After spending 18 years with your child, sending them off to college may seem like both a blessing and a curse. This year’s pandemic and political tensions have raised the stakes of an already fraught departure. Thankfully, an unconventional Virtual Parents Week assuaged parents’ fears by showing them that their kids really are alright in their new community.
Due to COVID-19 safety measures, fall drop-offs on campus were kept short and simple, and parents weren’t able to explore their children’s new home for the next three months. College is many young adults’ first long-term venture away from their parents, and with the added obstacles of social distancing, parents had many reasons to worry about their kids’ physical and social adjustment.

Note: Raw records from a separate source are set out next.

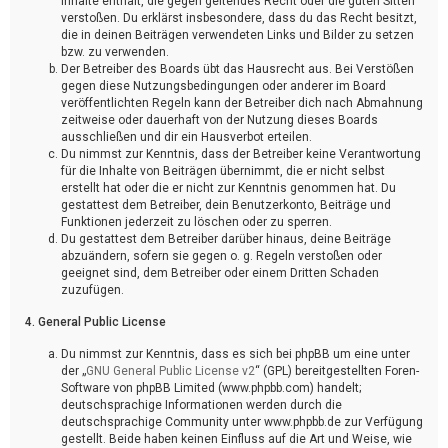
Inhalte enthält, die gegen geltendes Recht oder die guten Sitten
verstoßen. Du erklärst insbesondere, dass du das Recht besitzt,
die in deinen Beiträgen verwendeten Links und Bilder zu setzen
bzw. zu verwenden.
Der Betreiber des Boards übt das Hausrecht aus. Bei Verstößen
gegen diese Nutzungsbedingungen oder anderer im Board
veröffentlichten Regeln kann der Betreiber dich nach Abmahnung
zeitweise oder dauerhaft von der Nutzung dieses Boards
ausschließen und dir ein Hausverbot erteilen.
Du nimmst zur Kenntnis, dass der Betreiber keine Verantwortung
für die Inhalte von Beiträgen übernimmt, die er nicht selbst
erstellt hat oder die er nicht zur Kenntnis genommen hat. Du
gestattest dem Betreiber, dein Benutzerkonto, Beiträge und
Funktionen jederzeit zu löschen oder zu sperren.
Du gestattest dem Betreiber darüber hinaus, deine Beiträge
abzuändern, sofern sie gegen o. g. Regeln verstoßen oder
geeignet sind, dem Betreiber oder einem Dritten Schaden
zuzufügen.
4. General Public License
Du nimmst zur Kenntnis, dass es sich bei phpBB um eine unter
der „
GNU General Public License v2
“ (GPL) bereitgestellten Foren-
Software von phpBB Limited (www.phpbb.com) handelt;
deutschsprachige Informationen werden durch die
deutschsprachige Community unter www.phpbb.de zur Verfügung
gestellt. Beide haben keinen Einfluss auf die Art und Weise, wie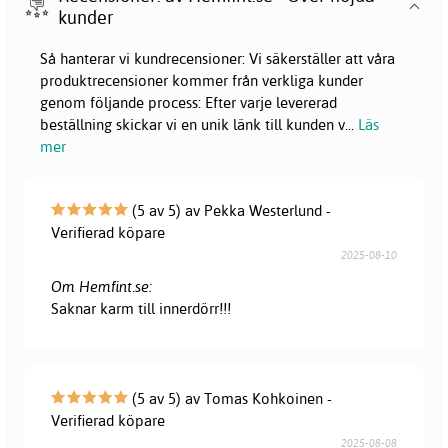
kunder
Så hanterar vi kundrecensioner: Vi säkerställer att våra
produktrecensioner kommer från verkliga kunder
genom följande process: Efter varje levererad
beställning skickar vi en unik länk till kunden v
...
Läs
mer
(5 av 5) av Pekka Westerlund -
Verifierad köpare
2025-08-10
Om Hemfint.se:
Saknar karm till innerdörr!!!
(5 av 5) av Tomas Kohkoinen -
Verifierad köpare
2025-08-08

“I felt quite worried about it initially, both because of the risk posed by the virus and because I knew that the rules put in place to help campus function would make [my son’s] first-year experience suboptimal,” Ellen Dreyer, parent of a first-year, wrote in an email to the Review.
Another first-year parent, Monica Nevius, described contradicting feelings of worry and gratitude.
“On the one hand, I was worried for my daughter’s health and thought she might be a lot safer at home,” Nevius said. “On the other hand, I didn’t want her to wait around for the next phase of her life to start.”
The second weekend after fall break, when the College traditionally holds Parents and Family Weekend activities, usually alleviates some of the anxiety for empty nesters. Because of the pandemic, no guests are allowed on campus, and there isn’t even a fall break to schedule around. Nevertheless, Tina Zwegat, associate director of the Student Union, organized a Virtual Parents Week over Zoom to familiarize parents with student life and transfer some typical Parents Weekend activities to a digital format.
“Even if [parents] couldn’t come to campus, we wanted to bring campus to them,” Zwegat said.
Typically, Parents Weekend closes with a President’s Breakfast on Sunday morning, with up to 800 attendees. This year’s events proceeded in the opposite order, and kicked off with President Ambar’s virtual “fireside chat.”
“The whole point of Parents Weekend is that we highlight the different accomplishments that students are doing, and it’s not all academic,” Zwegat said.
These accomplishments included the usual junior and senior music recitals, now on Zoom, as well as a reading of students’ work from the class “Playwriting in the Time of Black Lives Matter,” live from the Cat in the Cream Coffeehouse.
“That was really awesome because I could see what the students did,” said parent Melinda Ballou. “You got to have a sense of that professor and the community that was created.”
Parents were also invited to the President’s Lecture with Tim Weiss, Conservatory Professor of Conducting, about the responsibility of classical music programming.
“The level of musicianship my husband and I witnessed blew us away,” Dreyer wrote.
One thing that no Zoom call can recreate, unfortunately, is truly being with your child. While a family might typically fly out and be able to take their child to dinner in Cleveland, meet their professors, and explore the town of Oberlin, this was not a possibility this year.
“It’s cool to get a sense of what Oberlin’s about and talk about ideas and see what’s going on there, but we’re his parents, and we want to see what’s going on for him,” parent Patrick Ballou said.
While this wasn’t a normal Parents Weekend, parents did express some relief at how normal certain aspects of their children’s first year of college felt.
“I’m incredibly grateful to Oberlin for giving you all a campus experience,” Melinda Ballou said. “It means the world to us to have our son be able to be in community, even in a more limited way.”
While Zoom experiences are fundamentally different from real life, Zwegat feels that the value of programming this Parents Weekend has not changed given its different format.
“I think it’s still just focusing on inviting the parents to experience Oberlin in the way that we experience it on a daily basis,” Zwegat said. “Whether it’s them coming to campus [in-person] for a three-day period or experiencing it through webinars or live-streaming, the intent is still to highlight students’ successes and to celebrate what we’re doing on a daily basis.”
While the world looks a little different this year, it’s nice to know that some things haven’t changed — parents can still find ways to stay involved in their kids’ lives, whether their kids like it or not.